Voluntary, locally-led conservation is a critical strategy for meeting today’s most pressing environmental challenges.
Whether responding to crises or planning for a sustainable future, Resource Conservation Districts (RCDs) work hand-in-hand with their neighbors and partners to deliver innovative conservation solutions that meet those challenges head on.
The California Association of Resource Conservation Districts (CARCD) is a 501c3 non-profit organization dedicated to serving as a strong advocate, technical resource, and partner to the state’s 96 RCDs so that they can be Relevant, Excellent, and Visible “go-to” hubs for conservation in their communities. We build the network and local impact of RCDs in California, strengthening locally-led conservation and stewardship of natural and agricultural resources.
We believe that every Californian deserves equitable access to the assistance and services that RCDs provide, to ensure that our state’s natural resources can support thriving local communities, landscapes, and economies.
- Amplifying Impact
RCDs need a strong state association to speak for their collective needs. Our partners need responsive, innovative, and effective support and coordination from CARCD to tap into the technical skill and expertise of the statewide RCD network.
In order to amplify our collective impact, CARCD strives for a diversity of participation and ideas from our internal and external networks; we believe that bringing people together is the only way to achieve our common goals.
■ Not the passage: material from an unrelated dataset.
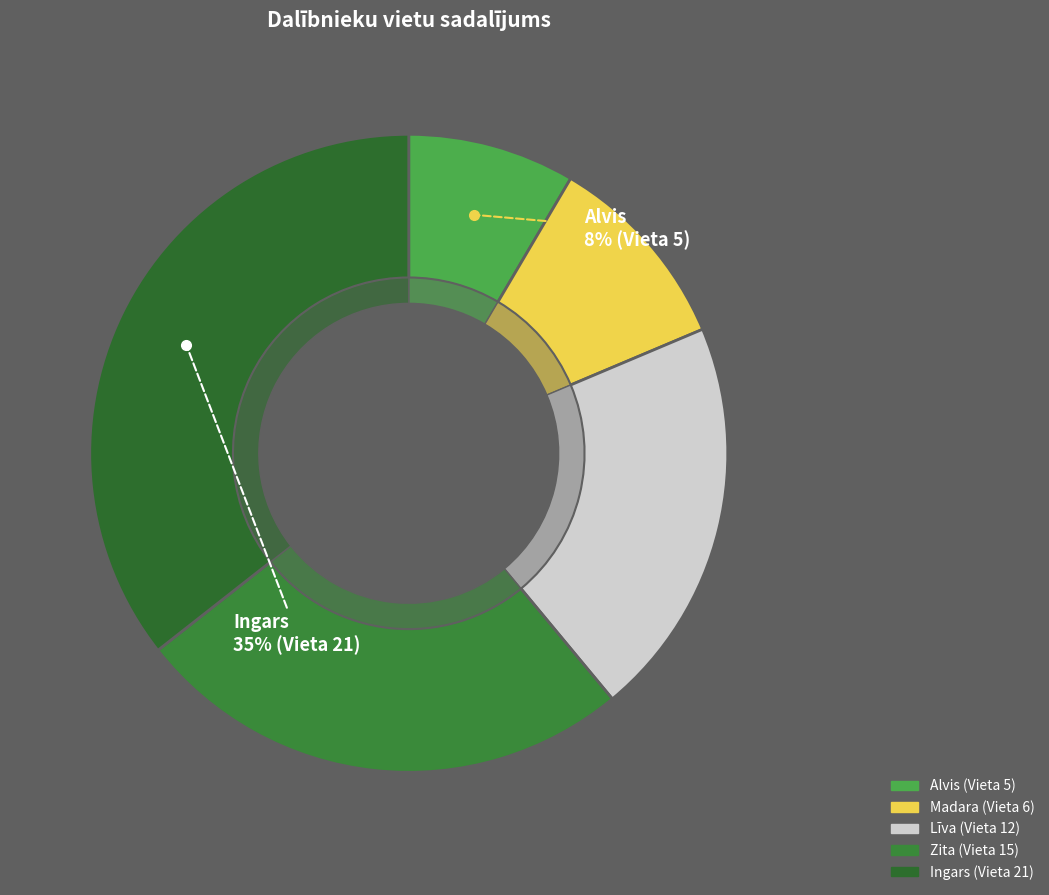

True or false: Madara accounts for 10% of the total.

True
- Conservation & Stewardship
Conservation and stewardship of agricultural and natural resources has significant environmental, economic, and societal value, and RCDs play a critical role in these efforts.
- Voluntary, Locally-led Conservation
Voluntary, locally-led conservation is an effective and efficient strategy at getting work done on-the-ground. This approach is even more effective when it is comprehensive and ecosystem-based.
Locally-led conservation requires good relationships with and among local communities, landowners, and partners. CARCD and RCDs value these relationships and are the ideal entities to make these connections.
- Resource Sharing
RCDs need resources to realize their core values, achieve resource conservation benefits, and support agricultural viability and sustainability in California. Our network shares resources amongst each other and with our partners whenever possible.
- Collective Action
California’s natural resource management and agricultural challenges are bigger than any one of us could tackle alone. We have greater impact when we work collectively to address local, regional, and statewide challenges.
- Engagement with Decision-makers
Decision-makers who are educated about natural resources, agriculture, and the important role of RCDs make better decisions about California’s future.